Increasing diversity in shortlisting and hiring
Deciding who to shortlist and hire can be the hardest part of the diversity recruiting strategy. That’s because you will have a pretty good idea of who each candidate is, meaning your own bias will likely creep into the equation. To combat this, here are a couple of techniques to consider.
11. Automate your shortlisting using an ATS
As mentioned above, your ATS can be used to impartially whittle down your list to the most high-potential candidates. Use the screening tools included in your ATS to find candidates with the most potential and the best resume of skills.
This technique allows you to completely remove personal opinions about specific candidates from the equation, and only focus on information that’s relevant to the job description. Shortlisting candidates based on certain requirements will help you move towards increased diversity.
If your talent pool was diverse at the start of the process, then you should have a nice variety of candidates and backgrounds in your shortlist.

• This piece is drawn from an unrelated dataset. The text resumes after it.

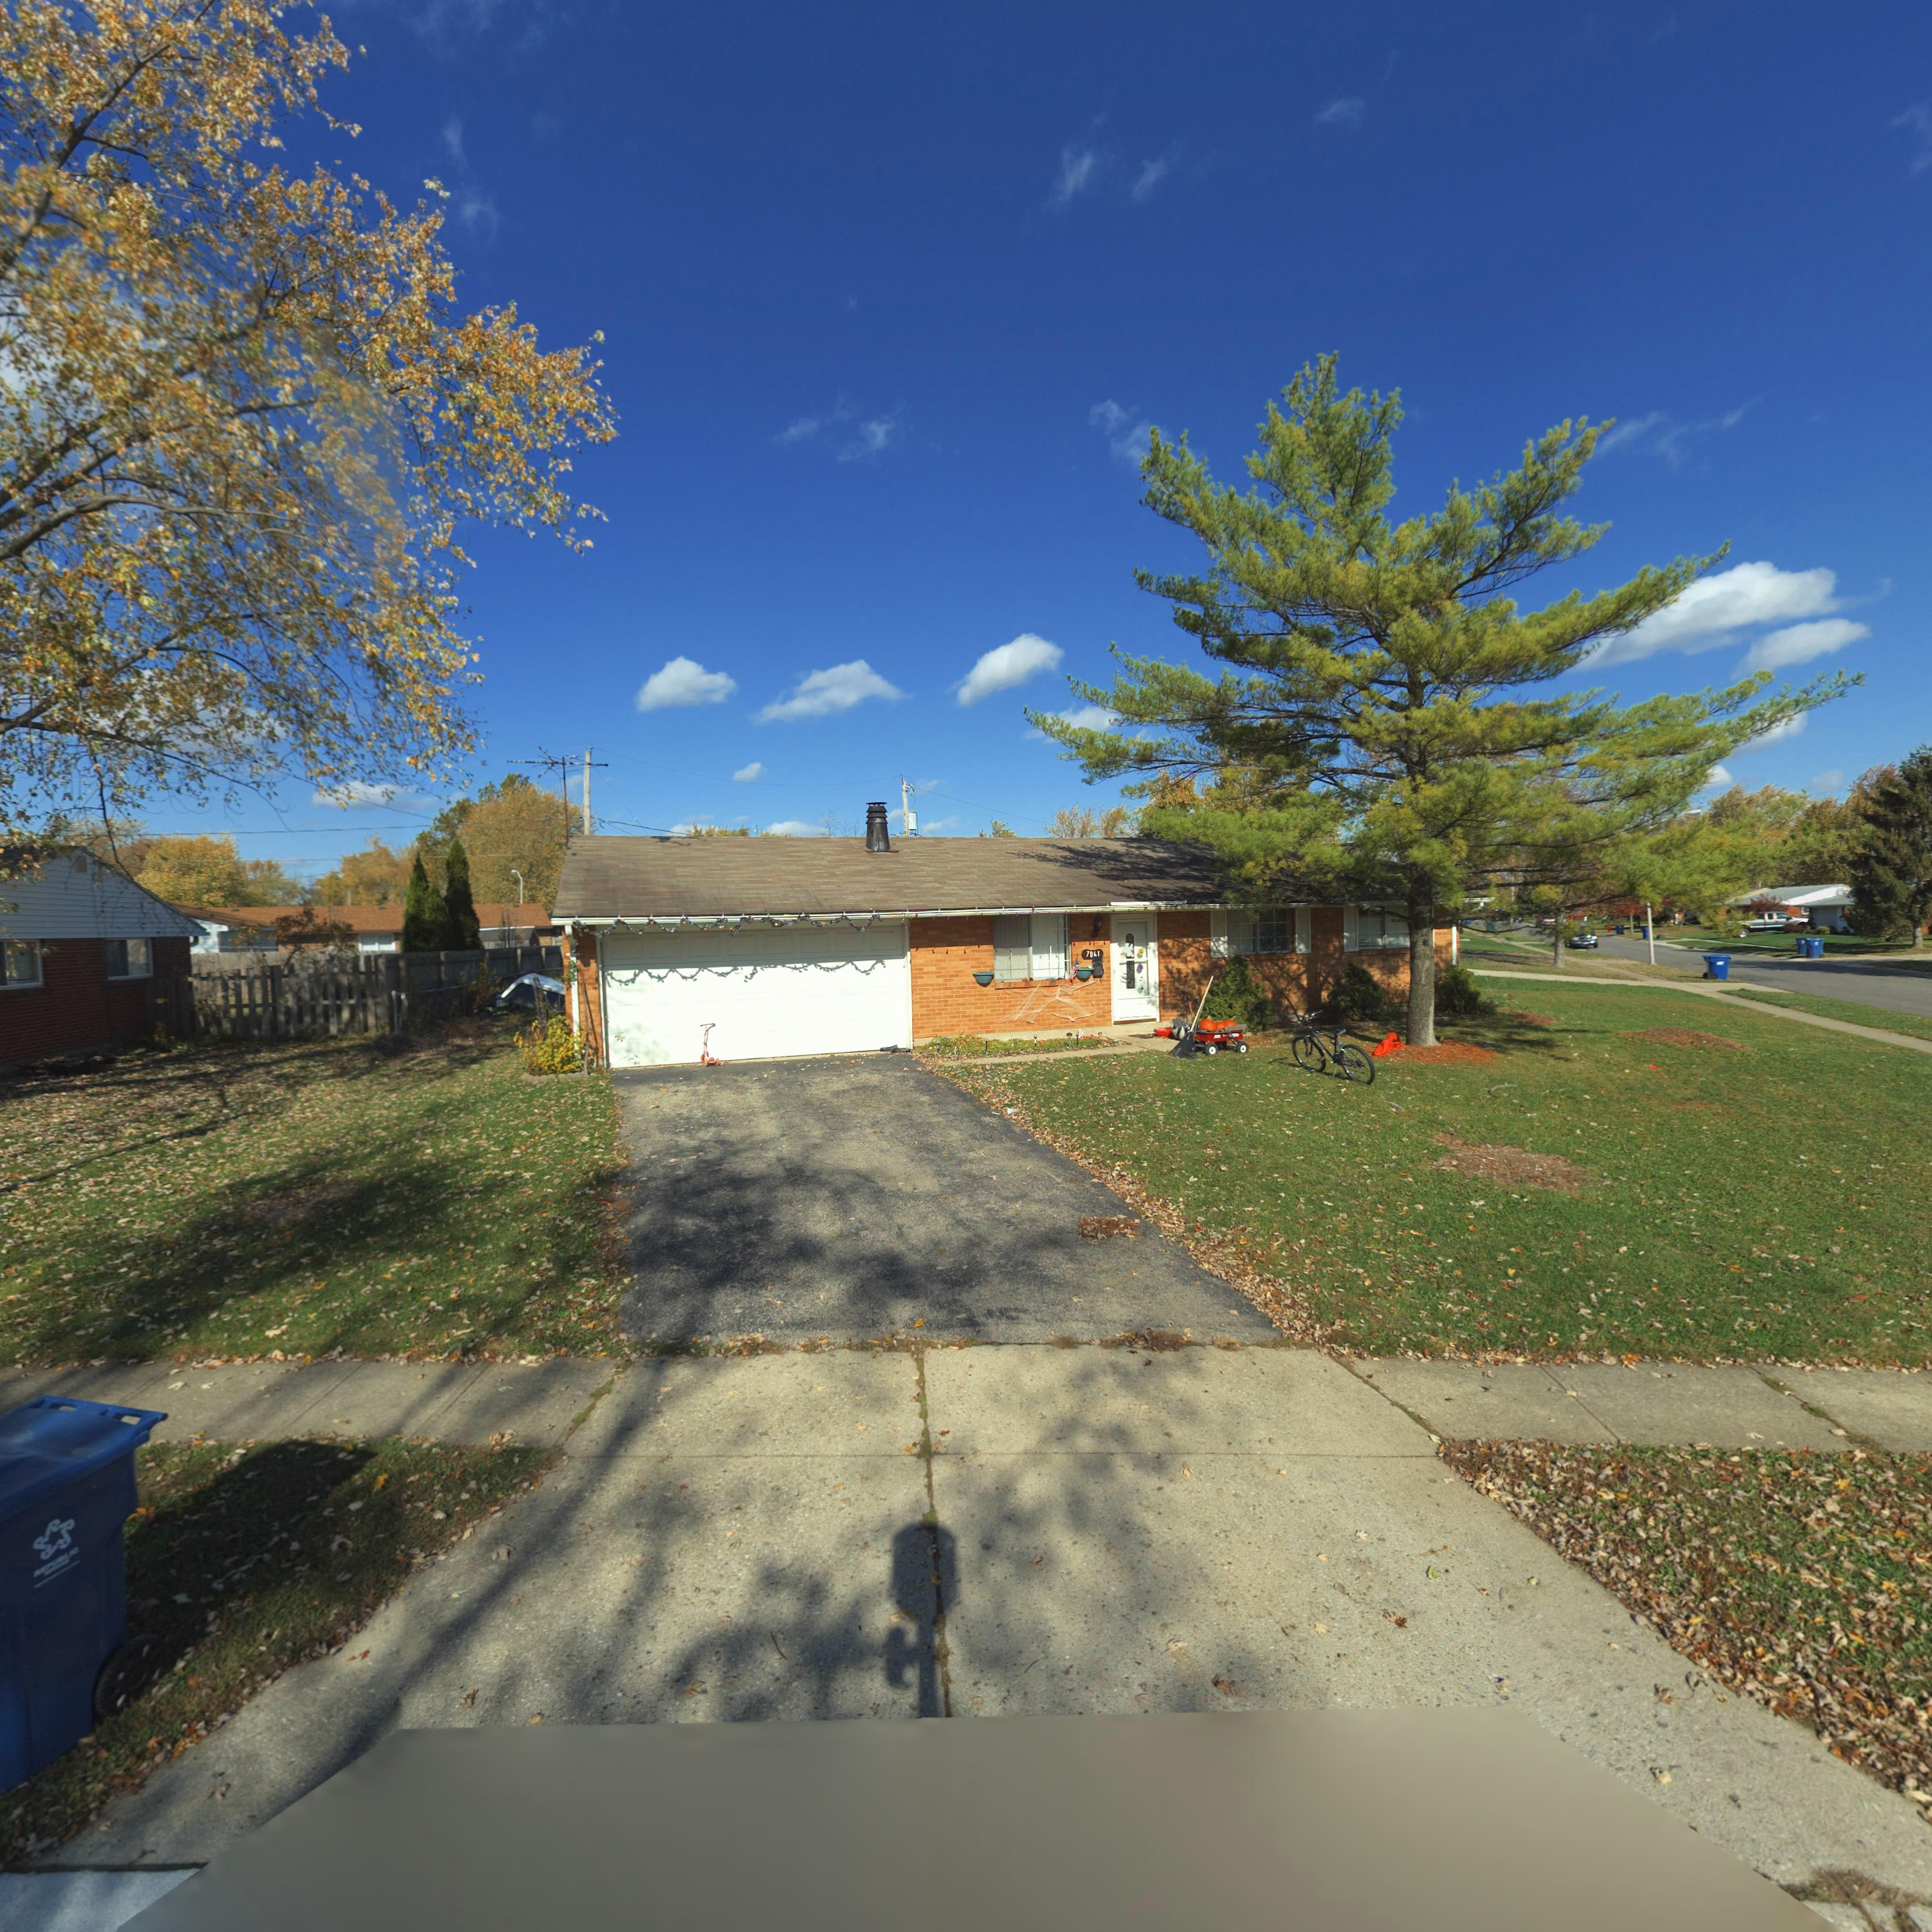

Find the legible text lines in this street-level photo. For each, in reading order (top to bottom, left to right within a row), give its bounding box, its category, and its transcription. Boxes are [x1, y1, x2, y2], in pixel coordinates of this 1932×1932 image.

If not, then the final diversity recruiting tactic can come into play.
12. Seed talent pipelines with diverse candidates
It’s been proven that diverse candidates are far less likely to be chosen when they are the only ones from their demographic represented in a shortlist of candidates. To combat this decision bias, you can use a diversity recruitment strategy called “the two in the pool effect.”
The premise here is that having multiple people from the same minority demographic drastically increases the likelihood that one of them will be hired. Intentionally seeding your shortlist with a proportionate number of diverse candidates, therefore, will result in a more even playing field when it comes to choosing one to hire.
Of course, you’ll only want to seed your shortlist with candidates who are truly qualified. After all, diversity recruiting is all about hiring the best person, regardless of their background.